Seems to call jobs on startup which is quite annoying. Open issue here: https://github.com/Differential/meteor-workers/issues/9

The project as a whole seems dead. Not touched for months.

elie · March 13, 2016, 6:29am

But this led me in the right direction with lots of options here: http://stackoverflow.com/questions/11703010/background-tasks-in-meteor

And this package is popular, active and its admin demo looks really cool:
https://atmospherejs.com/vsivsi/job-collection

necmettin · March 13, 2016, 2:35pm

I’m in a similar situation. Not yet 15k teams but getting there. Also, one cron running every hour and one running every minute. After careful consideration, including the projected userbase, I decided to go with a seperate server that connects to the same database.

This way, I will always be sure that the customer-facing app will only be handling customers.

On a side-note, the cursor should not time out for 15k teams. If it is timing out, you need to set some indexes on those collections. Indexes speed things up considerably.

elie · March 13, 2016, 5:00pm

Pretty sure it should be timing out. It takes about an hour to calculate scores for all teams. That’s about 4 teams a second. But it’s a slightly complicated computation, that involves fetching documents from another collection along the way.

I might be able to optimise a bit by fetching less from the other collection.

I also use another, but recently I’ve been running into some issues when this server has to do multiple things at once. And it’s sort of annoying launching a new $5 dollar server for each of these tasks.

necmettin · March 13, 2016, 5:30pm

I don’t understand. I’m having my crons run in a seperate, non-Meteor process. Downloading XMLs etc. Are you calling a Meteor URL to do these?

elie · March 13, 2016, 10:36pm

I do everything in Meteor. Downloading data, updating scores, etc. Just all this happens in a non-user facing instance of the app.

necmettin · March 14, 2016, 11:31am

What I’m trying to get at is this: Doing everything in Meteor is not the same as calling a URL.

If you do not use a URL to run your background jobs, you won’t timeout. Even when you call a URL in your Meteor app, you can respond to the URL but keep the process working. Whatever you are trying to achieve will run in the background:

this.response.end("\nCompleted.")
/* keeps working after you answer the URL request */
/* code here will run */

For example, in my app, I download a few hundred JSON files, save them to Mongo. I have to download the JSON files in a non-Meteor process (because I have to do some hack-y things in CasperJS), but the rest is handled in Meteor. I call a URL in Meteor, but the URL keeps working after it returns.

This is my setup anyways.

emmostrom · March 14, 2016, 3:27pm

Dug through the source for both projects (Meteor Workers and Meteor Job Collection)

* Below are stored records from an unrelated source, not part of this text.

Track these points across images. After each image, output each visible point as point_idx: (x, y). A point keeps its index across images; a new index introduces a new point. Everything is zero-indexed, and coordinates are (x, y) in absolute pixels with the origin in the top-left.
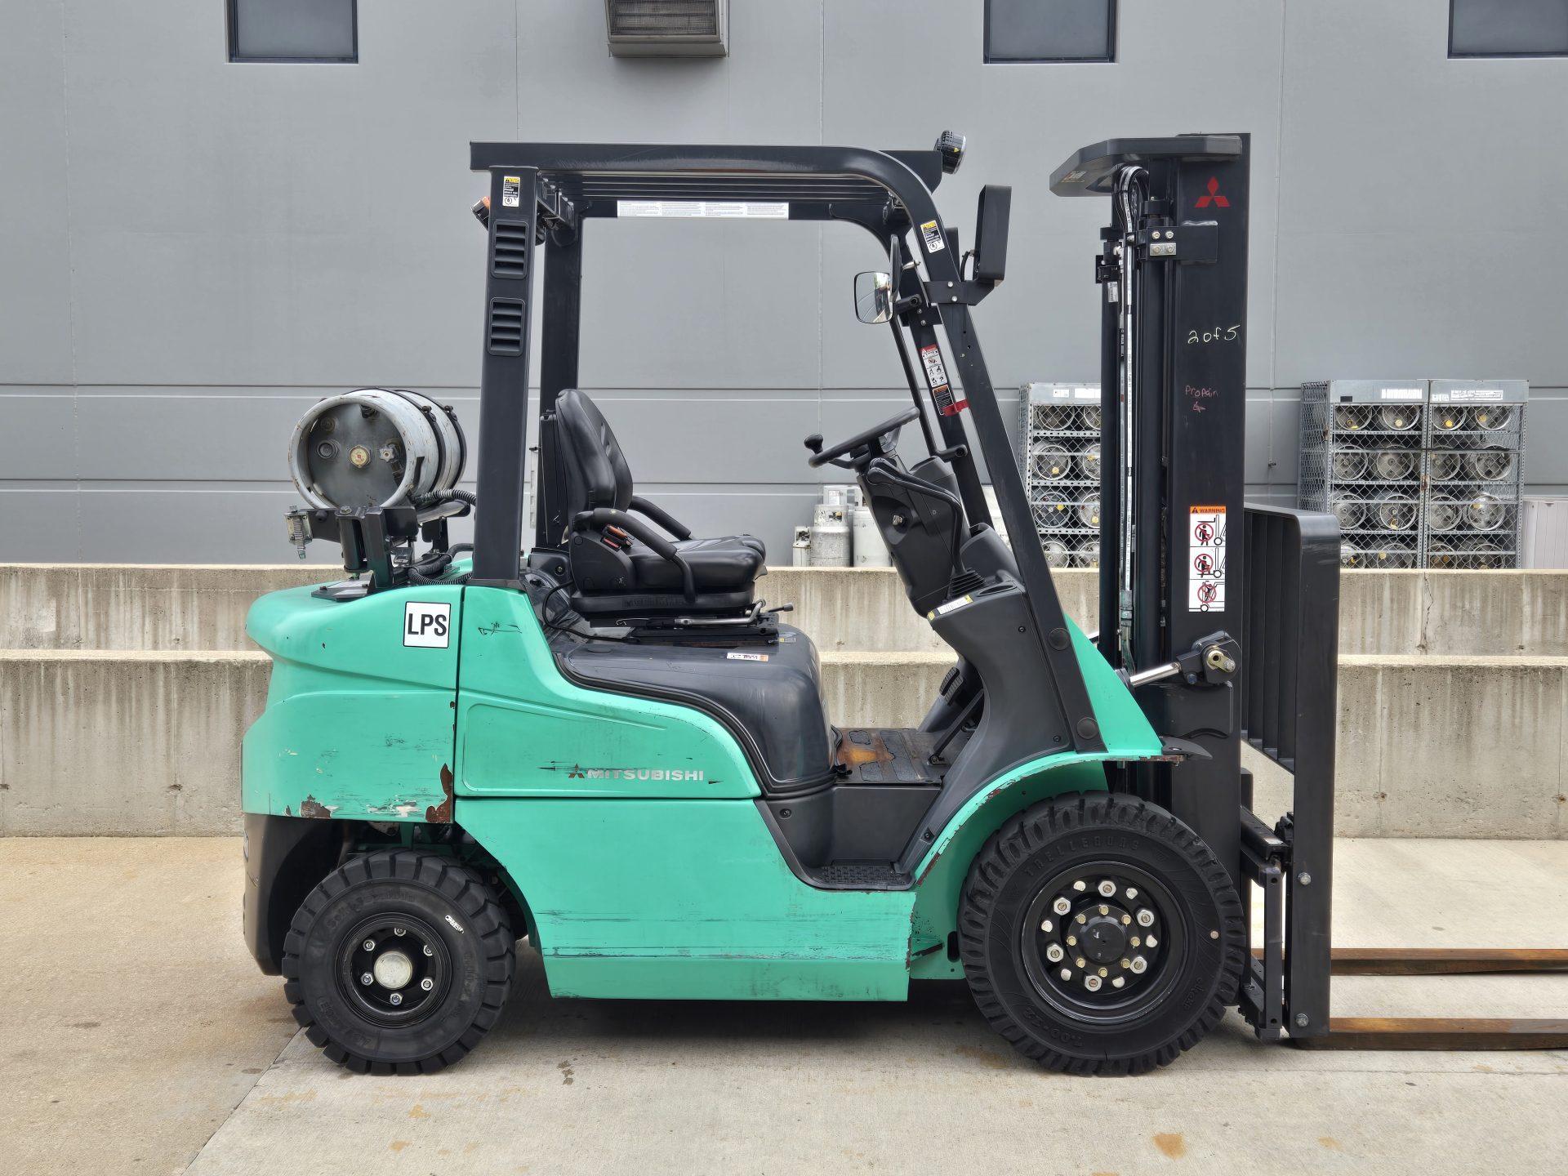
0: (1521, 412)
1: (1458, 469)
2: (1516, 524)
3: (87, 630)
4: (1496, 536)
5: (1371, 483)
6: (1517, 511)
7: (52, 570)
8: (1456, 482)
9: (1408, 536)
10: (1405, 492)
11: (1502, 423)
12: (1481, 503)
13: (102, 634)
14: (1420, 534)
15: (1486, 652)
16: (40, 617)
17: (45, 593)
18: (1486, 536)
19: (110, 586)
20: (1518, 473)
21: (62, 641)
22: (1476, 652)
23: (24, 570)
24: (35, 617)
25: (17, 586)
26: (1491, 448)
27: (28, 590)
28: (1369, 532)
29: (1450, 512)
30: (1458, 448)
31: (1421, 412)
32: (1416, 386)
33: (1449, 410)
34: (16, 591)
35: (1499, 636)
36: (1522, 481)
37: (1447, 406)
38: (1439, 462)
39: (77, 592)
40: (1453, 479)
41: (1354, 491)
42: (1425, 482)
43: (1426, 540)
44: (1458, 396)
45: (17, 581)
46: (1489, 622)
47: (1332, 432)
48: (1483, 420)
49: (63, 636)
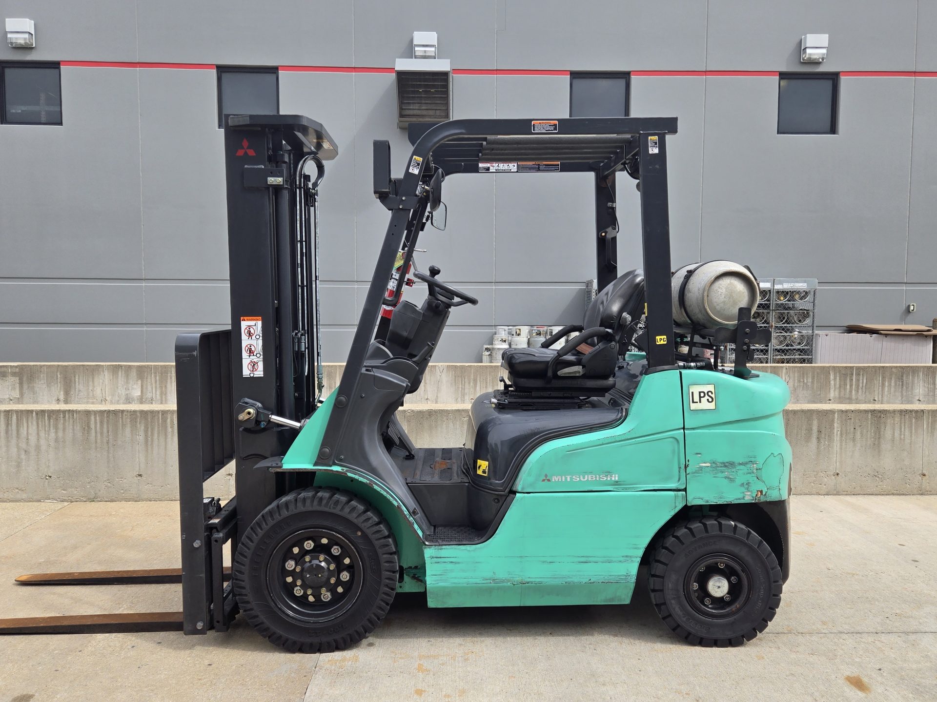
0: (815, 293)
1: (786, 318)
2: (812, 344)
3: (156, 394)
4: (803, 349)
6: (813, 338)
7: (139, 366)
8: (786, 325)
9: (764, 349)
11: (805, 299)
12: (796, 334)
13: (164, 397)
14: (770, 348)
15: (814, 402)
16: (133, 389)
17: (136, 377)
18: (799, 349)
19: (167, 374)
20: (813, 321)
21: (144, 400)
22: (809, 402)
23: (125, 366)
24: (130, 388)
25: (122, 374)
26: (801, 309)
27: (127, 376)
29: (782, 338)
30: (787, 309)
31: (770, 293)
32: (768, 281)
33: (783, 292)
34: (121, 376)
35: (820, 395)
36: (815, 325)
37: (782, 290)
38: (776, 316)
39: (151, 376)
40: (784, 323)
42: (772, 324)
43: (772, 351)
44: (786, 286)
45: (122, 372)
46: (815, 388)
48: (797, 297)
49: (144, 397)
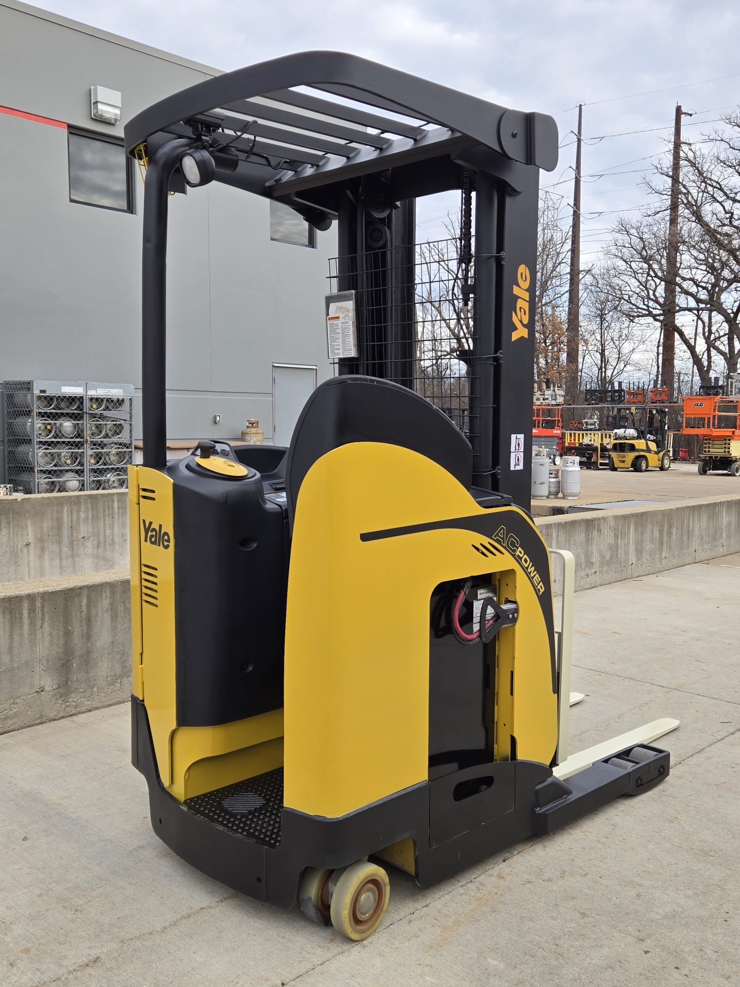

Meteor Workers is using cluster.fork to create a new process. It is an exact copy of your parent process except it isn’t listening on the Meteor port so won’t be handling client connections (that’s a good thing.) Since it is an exact copy it runs through all the same setup and prints out the same messages. This seems a little weird and uses a little more memory than a simple new empty process; but the benefit is that anything you write that would work in the main process will now work in the child process. Had they used child-process.fork instead of cluster it would have taken less memory and not had the duplicate messages printed out; but would have required a lot more setup to tell the empty child process what code to run.

Meteor Job Collection looks cool but it appears to run all the jobs inside a Fiber which means any long running code will block the other fibers (like the main Meteor process) and you will end up back in the same situation you start with.